1624年佔領台灣的荷蘭人加入了對日生絲貿易,但那時的鄭芝龍、鄭成功一族,以平戶為基地,直接將生絲賣到長崎,使得荷蘭通過台灣運來的生絲交易始終不佳。葡萄牙人曾是對日做生絲貿易的最大客商,隨鎖國令的頒布,他們於1639年被趕出日本,做生絲貿易的只剩中國和荷蘭兩家客商了。但唐船的生絲是荷蘭船的數倍甚至十幾倍,比如1662年唐商運來長崎的生絲是36萬斤,荷蘭船運來的是3萬斤。
被鄭成功從台灣趕回印尼雅加達為據點的荷蘭船每年來長崎一次,是春天的四月。

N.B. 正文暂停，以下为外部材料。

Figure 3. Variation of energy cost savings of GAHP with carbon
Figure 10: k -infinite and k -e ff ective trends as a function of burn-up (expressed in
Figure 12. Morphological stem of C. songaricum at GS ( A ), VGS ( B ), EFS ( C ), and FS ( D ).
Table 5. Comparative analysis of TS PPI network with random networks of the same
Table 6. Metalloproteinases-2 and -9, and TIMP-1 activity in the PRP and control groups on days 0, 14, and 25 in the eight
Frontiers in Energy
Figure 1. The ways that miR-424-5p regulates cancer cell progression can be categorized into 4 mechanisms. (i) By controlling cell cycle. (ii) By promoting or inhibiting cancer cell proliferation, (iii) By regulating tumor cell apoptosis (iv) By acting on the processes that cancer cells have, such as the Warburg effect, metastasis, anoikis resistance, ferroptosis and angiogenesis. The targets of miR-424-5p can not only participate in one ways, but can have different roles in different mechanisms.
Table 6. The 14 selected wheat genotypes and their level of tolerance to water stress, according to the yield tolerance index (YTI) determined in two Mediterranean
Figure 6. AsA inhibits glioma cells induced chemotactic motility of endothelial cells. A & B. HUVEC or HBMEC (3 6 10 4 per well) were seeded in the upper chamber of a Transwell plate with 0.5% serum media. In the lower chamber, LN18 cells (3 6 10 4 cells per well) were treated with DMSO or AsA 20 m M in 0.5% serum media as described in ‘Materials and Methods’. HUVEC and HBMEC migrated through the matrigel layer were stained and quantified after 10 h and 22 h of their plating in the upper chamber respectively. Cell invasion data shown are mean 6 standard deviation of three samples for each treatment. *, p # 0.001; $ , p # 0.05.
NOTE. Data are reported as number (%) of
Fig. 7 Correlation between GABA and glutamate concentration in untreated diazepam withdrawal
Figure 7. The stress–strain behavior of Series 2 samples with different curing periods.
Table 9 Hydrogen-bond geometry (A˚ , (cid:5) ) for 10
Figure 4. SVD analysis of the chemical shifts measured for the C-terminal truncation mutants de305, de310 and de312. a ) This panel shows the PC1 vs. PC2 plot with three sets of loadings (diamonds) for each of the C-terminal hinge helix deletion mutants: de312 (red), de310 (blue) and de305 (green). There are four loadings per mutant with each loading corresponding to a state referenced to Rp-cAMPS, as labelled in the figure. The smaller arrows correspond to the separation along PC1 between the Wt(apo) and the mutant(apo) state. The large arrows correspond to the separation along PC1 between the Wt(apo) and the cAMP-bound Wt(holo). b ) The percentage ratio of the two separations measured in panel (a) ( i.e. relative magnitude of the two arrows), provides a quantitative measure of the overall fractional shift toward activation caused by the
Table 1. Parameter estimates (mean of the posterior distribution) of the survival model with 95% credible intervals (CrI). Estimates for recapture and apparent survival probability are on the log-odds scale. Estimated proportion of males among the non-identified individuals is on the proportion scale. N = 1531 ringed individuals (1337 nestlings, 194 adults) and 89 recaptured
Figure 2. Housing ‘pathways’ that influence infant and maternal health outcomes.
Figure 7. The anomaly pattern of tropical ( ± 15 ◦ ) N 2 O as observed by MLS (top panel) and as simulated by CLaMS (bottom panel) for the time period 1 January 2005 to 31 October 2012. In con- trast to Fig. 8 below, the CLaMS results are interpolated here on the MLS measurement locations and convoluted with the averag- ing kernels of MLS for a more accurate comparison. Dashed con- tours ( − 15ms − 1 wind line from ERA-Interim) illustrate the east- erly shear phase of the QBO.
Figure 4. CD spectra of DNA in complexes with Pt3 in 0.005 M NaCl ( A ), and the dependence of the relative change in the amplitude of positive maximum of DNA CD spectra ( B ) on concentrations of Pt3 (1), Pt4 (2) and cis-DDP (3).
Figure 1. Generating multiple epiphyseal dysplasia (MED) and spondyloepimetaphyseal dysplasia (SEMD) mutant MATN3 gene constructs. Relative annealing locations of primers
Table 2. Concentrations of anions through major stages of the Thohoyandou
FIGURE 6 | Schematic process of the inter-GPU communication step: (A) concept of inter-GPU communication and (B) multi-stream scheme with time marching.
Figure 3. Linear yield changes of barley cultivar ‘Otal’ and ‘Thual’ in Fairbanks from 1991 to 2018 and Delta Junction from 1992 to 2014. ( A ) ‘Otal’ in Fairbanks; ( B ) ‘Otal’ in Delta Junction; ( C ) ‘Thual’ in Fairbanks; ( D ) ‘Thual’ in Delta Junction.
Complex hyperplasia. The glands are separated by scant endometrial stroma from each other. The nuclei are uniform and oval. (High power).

唐船一年裡春季、夏季、秋季共來三次。日本生絲一年的價格是按春天裡荷蘭船、唐船來時定行情的,於是春季里來的唐船隻載少量生絲,以將賣價抬高,夏季秋季再大批運來,這樣生絲貿易主動權就掌握在唐人手中了。
來航唐人到長崎做生意,總要住三、四個月。他們都住在住宅唐人或者懂些中國話中國生活方式的日本人家中。這些住宅唐人和來航唐人不是親朋也是家鄉人,他們不僅管他們住宿,還管保管貨物,還管交易的中介斡旋,貨款交付等。住宅唐人保證了來航唐人交易的順利進行,當然就有了手續費。有許多住宅唐人很富裕,他們可以積極主動地先付款給來航唐人預約來年貨物,這樣的信賴關係使得許多交易牢牢掌握在華僑華人手中。
日本政府為了防止因“鎖國令”引起混亂,在由住宅唐人擔任的唐通事中又增加了“唐年行司”一職,負責調解可能發生混亂糾紛。首批唐年行司是於1678年任命的長崎在住有力唐人歐陽雲台、何三官、江七官、江三官、何八官、陳奕山六人。另外,為防止走私和天主教潛入,施行了“請人制”(身元保證人)——來航唐人要有在住唐人做保證人。
商船
來日中國商船的具體數字如下:1612年平戶30艘,1614年6月以前60至70艘,1631年70至80艘,1640年74艘,1641年97艘,1644年54艘。1641年的97艘含鄭芝龍的6艘,其他鄭氏船7艘。1666“年的35艘含鄭氏船11艘,1670年的36艘含18艘,1676年的29艘含9艘,1676;年的24艘含10艘,1678年的26艘含7艘;前面提到的1681年的9艘,均為來自東南亞的鄭氏船。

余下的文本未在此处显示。